Substitute "Journal" for every occurrence of "Blog" in the lines below and reproduce them with nothing else changed. Omit the pictures from your answer.

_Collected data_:
+ + + + + + +

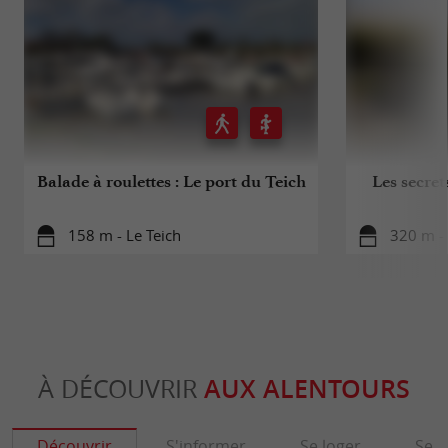
Balade à roulettes : Le port du Teich
Les secret
158 m - Le Teich
320 m - 
À DÉCOUVRIR
AUX ALENTOURS
Découvrir
S'informer
Se loger
Se r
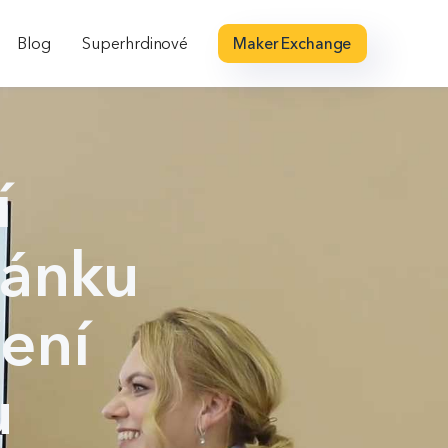
Blog
Superhrdinové
Maker Exchange
í
tánku
ření
u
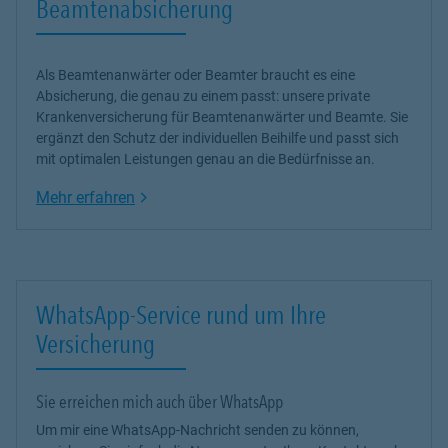
Beamtenabsicherung
Als Beamtenanwärter oder Beamter braucht es eine
Absicherung, die genau zu einem passt: unsere
private
Krankenversicherung
für Beamtenanwärter und Beamte. Sie
ergänzt den Schutz der individuellen Beihilfe und passt sich
mit optimalen Leistungen genau an die Bedürfnisse an.
Link Opens in New Tab
Mehr erfahren
WhatsApp-Service rund um Ihre
Versicherung
Sie erreichen mich auch über WhatsApp
Um mir eine WhatsApp-Nachricht senden zu können,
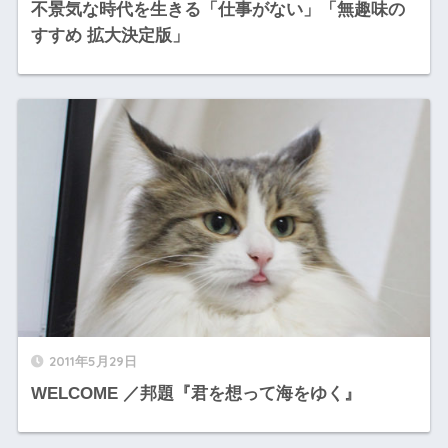
不景気な時代を生きる「仕事がない」「無趣味の
すすめ 拡大決定版」
2011年5月29日
WELCOME ／邦題『君を想って海をゆく』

+ + + + + + +

_RESPONSE TO THIS TASK_:
Balade à roulettes : Le port du Teich
Les secret
158 m - Le Teich
320 m - 
À DÉCOUVRIR
AUX ALENTOURS
Découvrir
S'informer
Se loger
Se r
Journal
Superhrdinové
Maker Exchange
í
tánku
ření
u
Beamtenabsicherung
Als Beamtenanwärter oder Beamter braucht es eine
Absicherung, die genau zu einem passt: unsere
private
Krankenversicherung
für Beamtenanwärter und Beamte. Sie
ergänzt den Schutz der individuellen Beihilfe und passt sich
mit optimalen Leistungen genau an die Bedürfnisse an.
Link Opens in New Tab
Mehr erfahren
WhatsApp-Service rund um Ihre
Versicherung
Sie erreichen mich auch über WhatsApp
Um mir eine WhatsApp-Nachricht senden zu können,
不景気な時代を生きる「仕事がない」「無趣味の
すすめ 拡大決定版」
2011年5月29日
WELCOME ／邦題『君を想って海をゆく』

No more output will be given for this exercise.